MASERU — Consumers must brace themselves for what might be a miserable Christmas this year.
By year-end local consumers are likely to be paying more for basic foodstuffs such as maize-meal, bread and cooking oil.
Lesotho Flour Mills, the country’s biggest producer of grain-based foods, has warned of the looming increase in the prices of maize, sunflower, wheat and soyabean.
The company said the impending price increases had been necessitated by global grain shortages.
Rising transport, electricity, labour and packaging costs have also dictated the imminent price increases, the company said.
Lesotho Flour Mills makes the staple maize-meal and flour.
The company has also warned that there will be increases in the prices of sunflower and soyabean.
That is likely to spell misery for consumers who are already struggling to afford basic foodstuffs.
The increase in the prices of the grains will in turn see the prices of products such as maize-meal and bread going up.
Bread is currently retailing at about M6.
A 5kg packet of flour — which many people buy to bake their own bread — is sold for about M38.
Mealie-meal retails at about M50 for 10kg.
Samp, crushed maize considered an affordable starch especially for traditional festivities, sells at about M14 for a 2.5kg packet.
At those prices, these basics are already considered too expensive by the majority of Basotho.
About 60 percent of Lesotho’s 1.8 million people live on less than US$1 a day.
Although Lesotho Flour Mills managing director Ron Mills did not say by how much the prices of the grain products will increase he said the prices were likely to change within the “coming months”.
“As I said earlier there is no need to panic but price increases in the coming months will be occurring and you should prepare for them,” Mills said in a statement addressed to customers.
He said prices will be pushed by the current grain shortage in the world that has been caused by severe droughts and floods.

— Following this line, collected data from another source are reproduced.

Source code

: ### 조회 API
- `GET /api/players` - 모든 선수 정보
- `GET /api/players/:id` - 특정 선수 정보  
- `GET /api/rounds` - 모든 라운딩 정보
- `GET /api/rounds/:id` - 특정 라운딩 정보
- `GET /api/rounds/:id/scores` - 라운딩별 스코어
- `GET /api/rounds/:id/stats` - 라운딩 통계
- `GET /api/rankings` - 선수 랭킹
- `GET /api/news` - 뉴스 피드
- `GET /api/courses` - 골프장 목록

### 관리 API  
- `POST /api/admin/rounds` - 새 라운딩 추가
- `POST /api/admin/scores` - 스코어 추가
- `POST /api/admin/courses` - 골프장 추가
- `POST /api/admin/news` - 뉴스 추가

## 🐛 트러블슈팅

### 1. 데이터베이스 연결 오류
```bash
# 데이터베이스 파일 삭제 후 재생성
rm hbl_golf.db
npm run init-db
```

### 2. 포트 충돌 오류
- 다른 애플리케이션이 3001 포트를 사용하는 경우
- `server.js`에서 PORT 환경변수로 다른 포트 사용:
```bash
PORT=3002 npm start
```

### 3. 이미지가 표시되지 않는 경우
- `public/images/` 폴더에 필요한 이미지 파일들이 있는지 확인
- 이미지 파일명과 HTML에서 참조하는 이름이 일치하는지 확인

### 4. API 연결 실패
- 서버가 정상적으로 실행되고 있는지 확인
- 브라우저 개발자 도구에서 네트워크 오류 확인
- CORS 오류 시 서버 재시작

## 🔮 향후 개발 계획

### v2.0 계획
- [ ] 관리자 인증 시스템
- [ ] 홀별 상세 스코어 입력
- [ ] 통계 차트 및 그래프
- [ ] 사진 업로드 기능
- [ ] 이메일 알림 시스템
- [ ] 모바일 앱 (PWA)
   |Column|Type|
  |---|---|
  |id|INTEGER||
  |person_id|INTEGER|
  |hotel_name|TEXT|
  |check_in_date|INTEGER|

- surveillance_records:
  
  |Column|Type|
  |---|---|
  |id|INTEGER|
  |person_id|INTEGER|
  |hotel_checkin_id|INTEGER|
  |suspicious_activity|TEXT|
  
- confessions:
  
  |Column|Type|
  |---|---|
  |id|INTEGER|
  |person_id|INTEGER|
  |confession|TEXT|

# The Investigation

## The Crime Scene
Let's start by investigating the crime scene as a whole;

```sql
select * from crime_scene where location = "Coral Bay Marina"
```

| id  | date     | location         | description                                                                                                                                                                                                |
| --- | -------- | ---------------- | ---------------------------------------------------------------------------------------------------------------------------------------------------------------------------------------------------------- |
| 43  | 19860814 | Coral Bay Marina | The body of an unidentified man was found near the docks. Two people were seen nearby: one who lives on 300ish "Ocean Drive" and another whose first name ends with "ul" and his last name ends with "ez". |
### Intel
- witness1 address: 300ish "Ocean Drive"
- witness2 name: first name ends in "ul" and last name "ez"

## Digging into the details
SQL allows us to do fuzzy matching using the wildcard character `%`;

Mills said countries like Russia, Pakistan and China have experienced a slump in grain harvests because of either severe droughts or floods.
He said Germany, Canada and Argentina had also been affected.
The shortages in these countries, Mills added, have left a deficit on the world market that could push grain prices up.
South Africa, which supplies Lesotho with most of its food imports, experienced a 15 to 20 percent dip in grain production compared to last year.
Lesotho cannot produce enough food to meet domestic demand — and the country imports almost 70 percent of its annual cereal requirements.
In 1980 Lesotho could produce 80 percent of its cereal needs but with the population increasing and the agricultural output plunging the country can only produce a third of what it consumes.
Last year Lesotho saw a decline in maize production.
Only 62 528 metric tons of maize was harvested.
Information from the ministry of agriculture and food security said Lesotho needed at least 125 00 metric for the population until the next harvest.
This leaves poor Lesotho vulnerable to the tremors on the world market.
Mills’ warning is based on recent trends on the world grain market.
“The events of the last 60 days have had a dramatic impact on the situation,” he said.
“In June and July all grain traders and trading houses were advising their clients to stay short as prices were low and stocks were abundant.
“This means keep your stock levels low at one to two months’ supply.”
“Then a series of events occurred which have changed this position quickly as they are now advising to take a position of four to six months and see what happens in 2011 which is five months away,” Mills added.
“Ocean, rail and road transport rates for grains have been increasing.
“The border situation on transport is not helping and road haulers are considering adding demurrage charges for long waits.
“Local transporters who deliver finished goods are now agitating for an increase in haulage rates.
“There will be some type of increase before 2010 ends.”
The looming price increases come at a time when consumers have already been buffeted by huge food price increases over the past three years.
The year 2008 saw a huge leap in the prices of fuel and foodstuffs.
That pushed more households into poverty and threatened the food security of thousands other families.
There are over 200 000 orphans in Lesotho and with food prices on the rise many of them are in for a torrid time.
Increases in food prices also threaten the well-being of the 23.2 percent of the adult population who are infected with HIV, the virus that causes Aids.
HIV-positive people have to eat well to remain healthy.
Last week Prime Minister Pakalitha Mosisili told world leaders at a United Nations summit in New York that Lesotho was struggling to meet its Millennium Development Goals targets.
He said Lesotho’s efforts to eradicate extreme poverty were off track.